$f:\mathbb{R}\rightarrow[0,+\infty]$
$\int_\mathbb{R}f(x)dx=M,\int_\mathbb{R}xf(x)dx=0,\int_\mathbb{R}x^2f(x)dx=E$
Please evaluate $\inf\int_\mathbb{R}f(x)\log f(x) dx$
where $M$ and $E$ are given constants.
I think it's related to the convexity of $x\log x$ while there is a hint saying that the $f$ which reaches the minimum is a Gaussian function.
Thanks in advance.A hint will also be appreciated.

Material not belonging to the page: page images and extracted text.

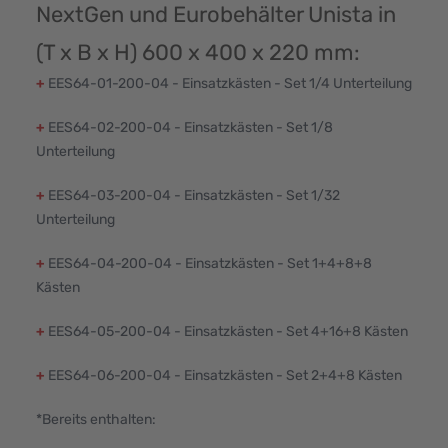
NextGen und Eurobehälter Unista in
(T x B x H) 600 x 400 x 220 mm:
+
EES64-01-200-04 - Einsatzkästen - Set 1/4 Unterteilung
+
EES64-02-200-04 - Einsatzkästen - Set 1/8
Unterteilung
+
EES64-03-200-04 - Einsatzkästen - Set 1/32
Unterteilung
+
EES64-04-200-04 - Einsatzkästen - Set 1+4+8+8
Kästen
+
EES64-05-200-04 - Einsatzkästen - Set 4+16+8 Kästen
+
EES64-06-200-04 - Einsatzkästen - Set 2+4+8 Kästen
*Bereits enthalten: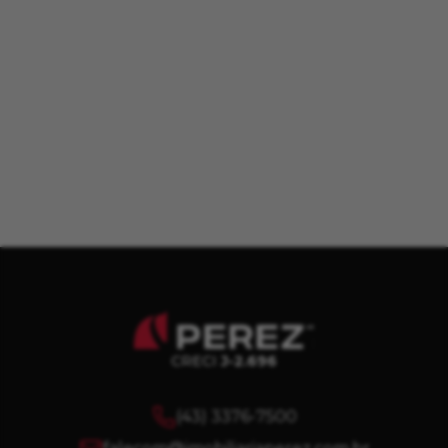
CRECI
J-2.696
(43) 3376-7500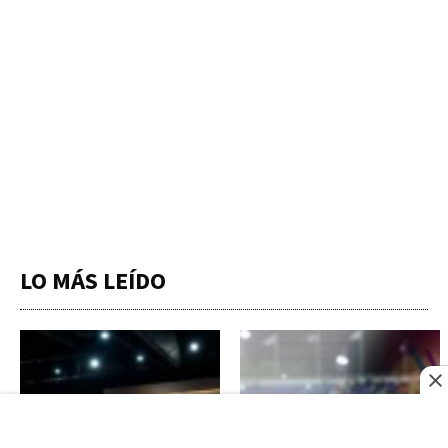
LO MÁS LEÍDO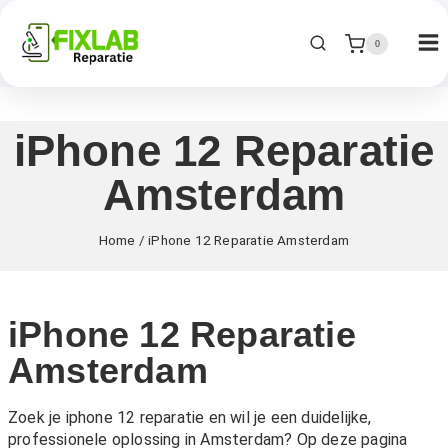
0
iPhone 12 Reparatie
Amsterdam
Home
/
iPhone 12 Reparatie Amsterdam
iPhone 12 Reparatie
Amsterdam
Zoek je iphone 12 reparatie en wil je een duidelijke,
professionele oplossing in Amsterdam? Op deze pagina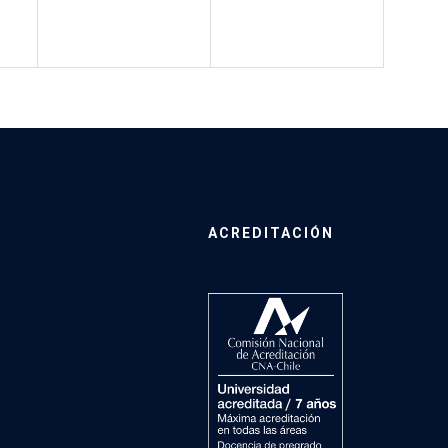
ACREDITACIÓN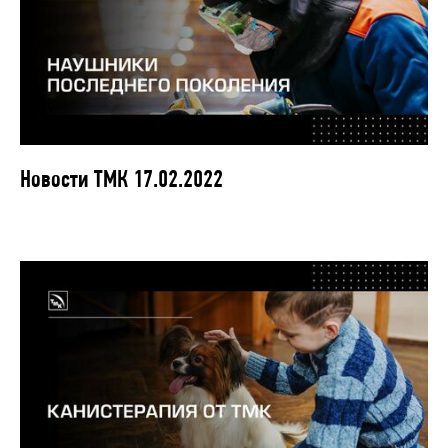
Новости ТМК 17.02.2022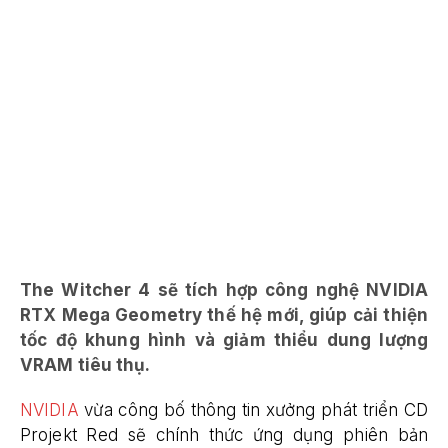
The Witcher 4 sẽ tích hợp công nghệ NVIDIA
RTX Mega Geometry thế hệ mới, giúp cải thiện
tốc độ khung hình và giảm thiểu dung lượng
VRAM tiêu thụ.
NVIDIA
vừa công bố thông tin xưởng phát triển CD
Projekt Red sẽ chính thức ứng dụng phiên bản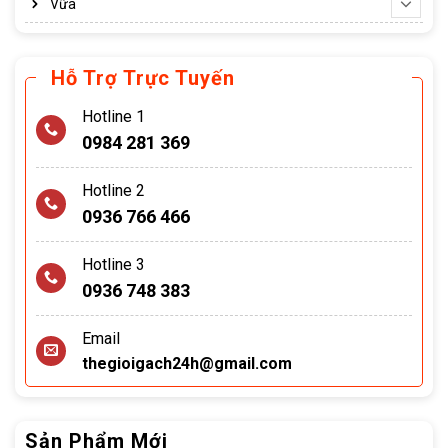
Vữa
Hỗ Trợ Trực Tuyến
Hotline 1
0984 281 369
Hotline 2
0936 766 466
Hotline 3
0936 748 383
Email
thegioigach24h@gmail.com
Sản Phẩm Mới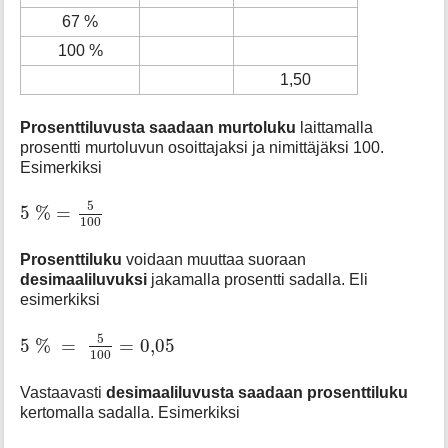
67 %
100 %
1,50
Prosenttiluvusta saadaan murtoluku
laittamalla
prosentti murtoluvun osoittajaksi ja nimittäjäksi 100.
Esimerkiksi
5
%
=
5
100
5
5
%
=
100
Prosenttiluku
voidaan muuttaa suoraan
desimaaliluvuksi
jakamalla prosentti sadalla. Eli
esimerkiksi
5
%
=
5
100
=
0
,
05
5
5
%
=
=
0
,
05
100
Vastaavasti
desimaaliluvusta saadaan prosenttiluku
kertomalla sadalla. Esimerkiksi
0
,
25
⋅
100
%
=
25
%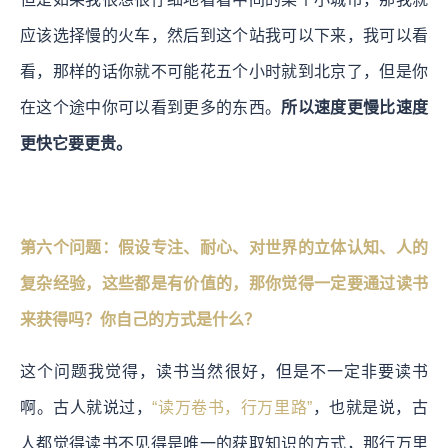
应该选择慢的火车，然后到这个站我可以下来，我可以看
看，那样的话你就不可能花五个小时就到北京了，但是你
在这个途中你可以看到更多的东西。
所以速度更慢比速度
更快它要更贵。
第六个问题：假设专注、耐心、对世界的立体认知、人的
复杂经验，这些都是有价值的，那你觉得一定要通过读书
来获得吗？你自己的方式是什么？
这个问题我觉得，读书当然很好，但是不一定非要读书
啊。古人就说过，
“读万卷书，行万里路”
，也就是说，古
人都觉得读书不见得是唯一的获取知识的方式，那行万里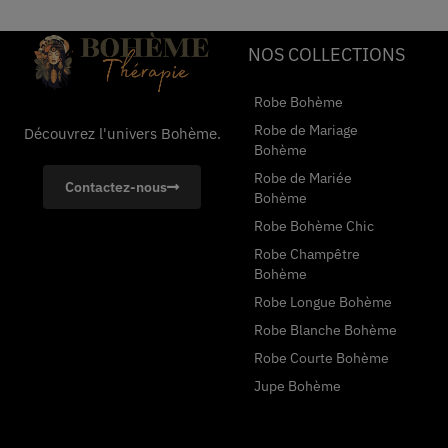
NOS COLLECTIONS
Robe Bohème
Robe de Mariage
Découvrez l'univers Bohème.
Bohème
Robe de Mariée
Contactez-nous
Bohème
Robe Bohème Chic
Robe Champêtre
Bohème
Robe Longue Bohème
Robe Blanche Bohème
Robe Courte Bohème
Jupe Bohème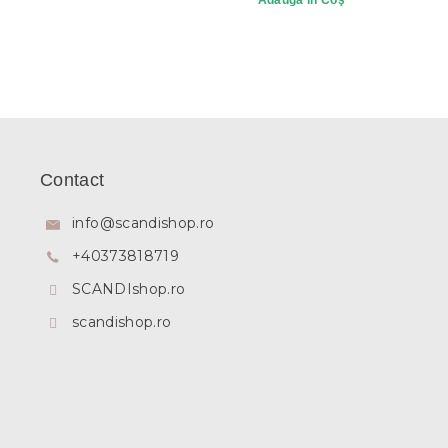
Adaugă în Coş
S
u
b
Contact
s
o
info
@
scandishop.ro
l
+40373818719
SCANDIshop.ro
scandishop.ro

Let $\mathcal{A}$ be the set of all functions $f : \mathbb{R} \to [0, \infty]$ satisfying the given conditions. Then $\mathcal{A}$ is convex. Now if we define $H : \mathcal{A} \to \mathbb{R}$ by
$$ H(f) = \int_{\mathbb{R}} f(x) \log f(x) \, \mathrm{d}x $$
and choose $f$ to be
$$ f(x) = \sqrt{\frac{M^3}{2\pi E}} \, e^{-Mx^2/2E}. $$
Indeed we can check that $f \in \mathcal{A}$. Next, for any $g \in \mathcal{A}$, the right-derivative of $H((1-t)f + tg)$ at $t = 0$ satisfies
$$ \left. \frac{d}{dt}\right|_{t=0} H((1-t)f + tg) = \int_{\mathbb{R}} (g(x) - f(x))(1 + \log f(x)) \, \mathrm{d}x = 0 $$
since $1 + \log f(x)$ is a quadratic polynomial in $x$ and $f, g \in \mathcal{A}$. Moreover, if in addition $g \neq f$, then
$$ \frac{d^2}{dt^2} H((1-t)f + tg) = \int_{\mathbb{R}} \frac{(g(x) - f(x))^2}{(1-t)f(x) + tg(x)} \, \mathrm{d}x > 0 $$
for any $t \in (0, 1)$, and so, $t \mapsto H((1-t)f + tg)$ is strictly increasing. Consequently, it follows that $H(f) \leq H(g)$ for all $g \in \mathcal{A}$ and the equality holds if and only if $f = g$. Therefore $f$ is the unique minimizer of $H$, and so,
$$ \inf_{g \in \mathcal{A}} H(g) = H(f) = \frac{M}{2}\left( \log \left( \frac{M^3}{2\pi E}\right) - 1 \right). $$